EDIT: Now I found in Comfort, Negrepontis: The Theory of Ultrafilters, Corollary 7.4, which claims that there are $2^{2^{|X|}}$ free ultrafilters on a set $X$. It is attributed to Pospíšil.


EDIT: Now I had time to have a closer look on the link I provided and I can see that the same reasoning as for ultrafilter works for topologies too.

If we know that there exists $2^{\mathfrak c}$ topologies, and we notice the fact that in each homeomorphism class can be only $\mathfrak c$-many of them (since $\mathfrak c$ is the number of bijections from $\omega$ to $\omega$); there are precisely $2^{\mathfrak c}$ classes.

The fact that on a set $X$ there exists $2^{2^{|X|}}$ topologies is mentioned as Theorem 1.4 in paper Roland E. Larson and Susan J. Andima, The lattice of topologies: A survey equations, Rocky Mountain J. Math. Volume 5, Number 2 (1975), 177-198, doi: 10.1216/RMJ-1975-5-2-177. The reference for this result given in this paper is Otto Fröhlich, Das Halbordnungssystem der topologischen Räume auf einer Menge, Math. Ann. 156 (1964), 79-95. (Perhaps for the case $|X|=\aleph_0$ there is a simple proof.)


Any partial order, $(P,<)$ determines a topology on $P\,$ by defining a subset $D$ open if:

$$\forall x\in D,\text{ if } y<x, \text{ then } y \in D$$

This topology has the advantage that if the topology on two partially ordered sets are homeomorphic, then the partially ordered sets are isomorphic.
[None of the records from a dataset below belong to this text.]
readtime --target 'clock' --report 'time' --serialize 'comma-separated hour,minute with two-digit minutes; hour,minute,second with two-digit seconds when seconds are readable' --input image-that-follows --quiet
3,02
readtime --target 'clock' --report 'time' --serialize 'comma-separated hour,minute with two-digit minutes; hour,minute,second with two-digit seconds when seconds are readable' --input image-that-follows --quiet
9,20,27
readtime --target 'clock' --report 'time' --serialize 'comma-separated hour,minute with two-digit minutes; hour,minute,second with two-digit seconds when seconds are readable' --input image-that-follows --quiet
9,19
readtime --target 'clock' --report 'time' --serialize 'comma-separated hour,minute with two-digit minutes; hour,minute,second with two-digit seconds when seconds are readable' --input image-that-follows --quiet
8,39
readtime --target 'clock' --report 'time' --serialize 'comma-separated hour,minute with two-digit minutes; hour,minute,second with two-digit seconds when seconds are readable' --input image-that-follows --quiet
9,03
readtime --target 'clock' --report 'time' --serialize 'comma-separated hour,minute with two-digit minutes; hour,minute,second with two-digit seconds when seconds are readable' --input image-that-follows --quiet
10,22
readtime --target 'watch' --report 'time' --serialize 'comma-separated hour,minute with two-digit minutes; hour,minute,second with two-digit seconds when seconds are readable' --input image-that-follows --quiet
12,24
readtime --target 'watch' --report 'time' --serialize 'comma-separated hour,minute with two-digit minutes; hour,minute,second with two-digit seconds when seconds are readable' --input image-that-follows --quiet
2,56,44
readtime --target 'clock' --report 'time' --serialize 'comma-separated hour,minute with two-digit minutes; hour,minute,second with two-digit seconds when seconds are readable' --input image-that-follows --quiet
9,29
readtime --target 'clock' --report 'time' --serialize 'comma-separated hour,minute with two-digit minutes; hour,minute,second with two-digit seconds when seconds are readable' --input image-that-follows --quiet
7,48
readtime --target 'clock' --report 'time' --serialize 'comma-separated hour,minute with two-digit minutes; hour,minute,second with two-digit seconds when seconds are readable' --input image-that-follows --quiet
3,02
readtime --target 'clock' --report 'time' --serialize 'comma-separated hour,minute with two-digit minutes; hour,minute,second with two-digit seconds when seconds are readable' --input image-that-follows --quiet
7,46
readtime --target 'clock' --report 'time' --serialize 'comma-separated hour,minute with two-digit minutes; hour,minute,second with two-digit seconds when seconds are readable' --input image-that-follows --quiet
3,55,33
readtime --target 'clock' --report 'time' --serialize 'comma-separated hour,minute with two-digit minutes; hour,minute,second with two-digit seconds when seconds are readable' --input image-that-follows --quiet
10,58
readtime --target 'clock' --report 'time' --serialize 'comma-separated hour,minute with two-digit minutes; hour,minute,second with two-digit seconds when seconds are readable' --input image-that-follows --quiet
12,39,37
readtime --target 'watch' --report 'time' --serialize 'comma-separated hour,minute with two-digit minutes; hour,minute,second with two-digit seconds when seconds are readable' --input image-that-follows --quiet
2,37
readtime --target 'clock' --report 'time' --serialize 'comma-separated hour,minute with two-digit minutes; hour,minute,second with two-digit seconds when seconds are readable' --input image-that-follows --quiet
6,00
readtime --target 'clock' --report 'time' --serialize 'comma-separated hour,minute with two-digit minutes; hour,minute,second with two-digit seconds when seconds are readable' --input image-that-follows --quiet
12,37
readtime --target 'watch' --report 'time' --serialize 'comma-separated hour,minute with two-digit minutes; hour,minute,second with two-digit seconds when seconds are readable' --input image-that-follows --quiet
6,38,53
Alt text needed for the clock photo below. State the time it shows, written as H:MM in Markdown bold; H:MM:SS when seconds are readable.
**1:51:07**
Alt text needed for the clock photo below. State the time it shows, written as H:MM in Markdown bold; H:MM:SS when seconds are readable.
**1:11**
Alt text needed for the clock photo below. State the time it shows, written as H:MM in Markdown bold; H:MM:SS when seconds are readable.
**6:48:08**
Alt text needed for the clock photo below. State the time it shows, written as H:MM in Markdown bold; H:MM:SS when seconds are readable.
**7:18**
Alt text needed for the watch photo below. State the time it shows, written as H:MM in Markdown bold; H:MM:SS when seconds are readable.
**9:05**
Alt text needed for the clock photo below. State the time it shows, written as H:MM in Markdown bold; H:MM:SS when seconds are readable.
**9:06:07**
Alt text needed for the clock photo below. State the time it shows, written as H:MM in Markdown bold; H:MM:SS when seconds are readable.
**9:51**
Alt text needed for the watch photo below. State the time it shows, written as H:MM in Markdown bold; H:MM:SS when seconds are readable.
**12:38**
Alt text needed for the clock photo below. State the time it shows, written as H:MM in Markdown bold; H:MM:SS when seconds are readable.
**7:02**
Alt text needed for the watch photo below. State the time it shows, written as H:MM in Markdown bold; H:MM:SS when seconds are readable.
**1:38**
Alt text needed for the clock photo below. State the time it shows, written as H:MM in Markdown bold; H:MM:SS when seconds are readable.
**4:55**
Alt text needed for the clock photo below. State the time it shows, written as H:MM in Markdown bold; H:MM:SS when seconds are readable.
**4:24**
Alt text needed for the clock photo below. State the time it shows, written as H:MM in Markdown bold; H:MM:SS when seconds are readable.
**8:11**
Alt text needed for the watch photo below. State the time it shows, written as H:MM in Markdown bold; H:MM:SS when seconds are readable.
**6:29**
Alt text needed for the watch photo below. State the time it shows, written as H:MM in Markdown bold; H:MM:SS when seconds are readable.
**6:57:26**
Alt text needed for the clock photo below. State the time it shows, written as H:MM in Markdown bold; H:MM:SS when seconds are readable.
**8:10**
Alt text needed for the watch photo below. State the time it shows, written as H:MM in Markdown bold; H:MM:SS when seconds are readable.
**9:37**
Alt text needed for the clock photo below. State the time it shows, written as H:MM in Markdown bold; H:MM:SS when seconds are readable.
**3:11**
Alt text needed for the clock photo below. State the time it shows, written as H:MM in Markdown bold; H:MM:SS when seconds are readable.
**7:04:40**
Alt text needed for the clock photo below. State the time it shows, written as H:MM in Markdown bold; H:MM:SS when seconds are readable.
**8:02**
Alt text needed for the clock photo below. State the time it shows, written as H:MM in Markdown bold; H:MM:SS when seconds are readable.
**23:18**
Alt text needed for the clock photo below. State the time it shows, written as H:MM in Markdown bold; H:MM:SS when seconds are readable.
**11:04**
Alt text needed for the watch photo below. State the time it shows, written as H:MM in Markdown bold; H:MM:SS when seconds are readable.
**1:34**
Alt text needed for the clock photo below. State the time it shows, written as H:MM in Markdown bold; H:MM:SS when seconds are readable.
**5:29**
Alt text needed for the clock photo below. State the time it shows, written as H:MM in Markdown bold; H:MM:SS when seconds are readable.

So are there uncountably many partial orders on a countable set that are non-isomorphic?

Let $S\subset \mathbb{N}$. Define elements of the countable order:

$$\{s,a_1,a_2,a_3,...,b_{1,1},b_{2,1},b_{2,2},b_{3,1}...\}$$

with $b_{n,i}$ having the condition $i\leq n$ and the rules:

$a_n <_S\, s$ if $n\in S$.

$b_{n,i}<_S \, a_n$

The $b_{n,i}$ ensure that the elements $a_n$ each have a different number of smaller elements, so there is no non-trivial automorphism, and the $s$ element ensures that this order uniquely encodes $S$.